** What to work on **
• a. Decide whether each statement agrees with the Charlie Mensuel passage: (i) Wolinski edited Charlie Mensuel from 1970 until 1981; (ii) Schulz's last cover came out on April 1, 1981; (iii) Wolinski's 1970 cover put a reclining woman on top of Snoopy's doghouse. Answer yes or no for each and quote the words from the passage that settle it.
• b. Rewrite the part of the Charlie Mensuel passage that begins with "Then, as if" and ends with "raising a brow?", putting "fierce" in place of "ferocious".
• c. According to the Charlie Mensuel passage, what does Schulz's last cover show?

Text block section start

For 13 years, from 1969 to 1982, it went on like that—Snoopy, Charlie Brown, Linus, and Lucy in their usual poses, trading off with racier and racier covers (mod, bawdy, psychedelic, photo-realist) by Wolinski, Cabu and others showing half-dressed women being fondled or chased by men or animals. By the time Wolinski took the editor's reins (from 1970 until 1981), Charlie Mensuel's covers had the look of a girlie magazine. Snoopy and his friends were fish out of water.

Charlie Mensuel/BDoubliees.com

The coup de disgrace, for me at least, was the cover Wolinski drew in 1970, shortly before becoming the editor of Charlie Mensuel. He took Snoopy's doghouse (talk about sacrilege!) and put a reclining woman on top of it with her slip hiked up and a big smile on her face. Sticking out of the doghouse he drew a nearly naked man with a goofy grin gazing up at his paramour. It's as if Snoopy's doghouse had been turned into, well, a kind of cathouse. Good grief!

Then, as if nothing had happened, Snoopy and his friends continued to appear for the next dozen years in Charlie Mensuel. Imagine that: little Linus with his blanket, cheek by jowl with photos of bare-breasted women. Schulz's last cover, on April 1, 1982, shows Snoopy with his dukes up, looking ferocious. Had Schulz finally figured out what publication he'd been in for the last dozen years? Or is it possible that he didn't ever know his comics were in Charlie? How in the world could such a culture clash have occurred month after month without anyone, especially Schulz, raising a brow?

Text block section end
Data records section start

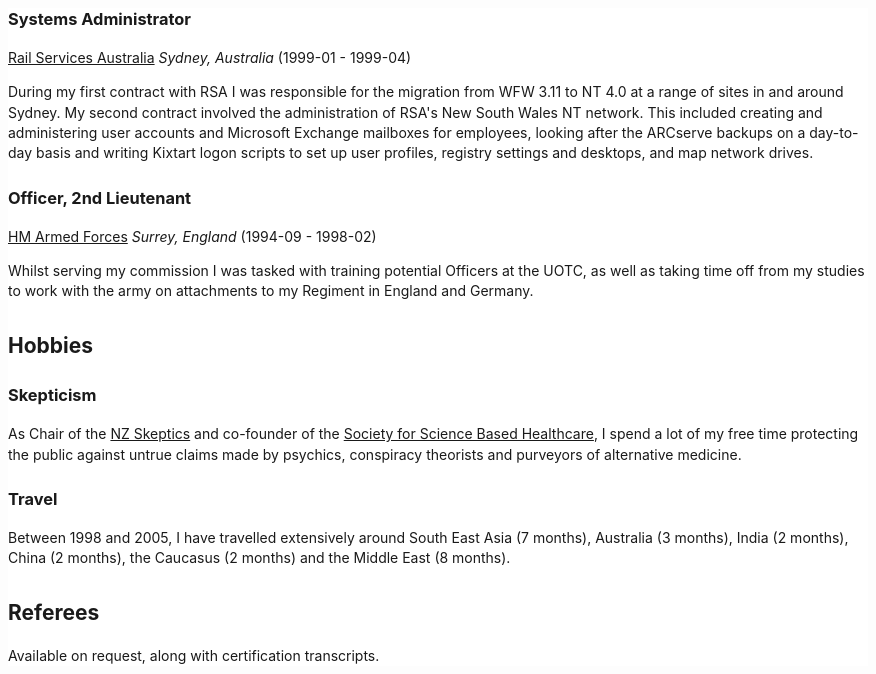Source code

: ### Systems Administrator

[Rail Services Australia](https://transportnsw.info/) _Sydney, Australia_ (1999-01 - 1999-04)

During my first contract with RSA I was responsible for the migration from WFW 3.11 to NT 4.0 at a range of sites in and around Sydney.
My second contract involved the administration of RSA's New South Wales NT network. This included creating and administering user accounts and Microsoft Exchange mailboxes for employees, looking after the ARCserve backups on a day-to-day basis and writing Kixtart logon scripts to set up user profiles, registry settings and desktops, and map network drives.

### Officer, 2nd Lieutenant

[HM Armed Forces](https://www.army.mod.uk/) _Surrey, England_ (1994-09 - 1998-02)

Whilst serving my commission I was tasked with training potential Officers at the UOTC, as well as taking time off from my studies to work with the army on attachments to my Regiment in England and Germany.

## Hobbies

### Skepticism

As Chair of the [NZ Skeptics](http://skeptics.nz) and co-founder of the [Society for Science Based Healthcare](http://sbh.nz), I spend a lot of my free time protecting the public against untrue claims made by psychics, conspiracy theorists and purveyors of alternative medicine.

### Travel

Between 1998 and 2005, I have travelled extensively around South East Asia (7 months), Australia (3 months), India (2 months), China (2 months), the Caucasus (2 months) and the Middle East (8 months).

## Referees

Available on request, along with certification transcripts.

Data records section end

** Answers provided **
• a.
(i) Yes: "By the time Wolinski took the editor's reins (from 1970 until 1981)"
(ii) No: "Schulz's last cover, on April 1, 1982"
(iii) Yes: "He took Snoopy's doghouse (talk about sacrilege!) and put a reclining woman on top of it"

• b.
Then, as if nothing had happened, Snoopy and his friends continued to appear for the next dozen years in Charlie Mensuel. Imagine that: little Linus with his blanket, cheek by jowl with photos of bare-breasted women. Schulz's last cover, on April 1, 1982, shows Snoopy with his dukes up, looking fierce. Had Schulz finally figured out what publication he'd been in for the last dozen years? Or is it possible that he didn't ever know his comics were in Charlie? How in the world could such a culture clash have occurred month after month without anyone, especially Schulz, raising a brow?

• c. Snoopy with his dukes up, looking ferocious.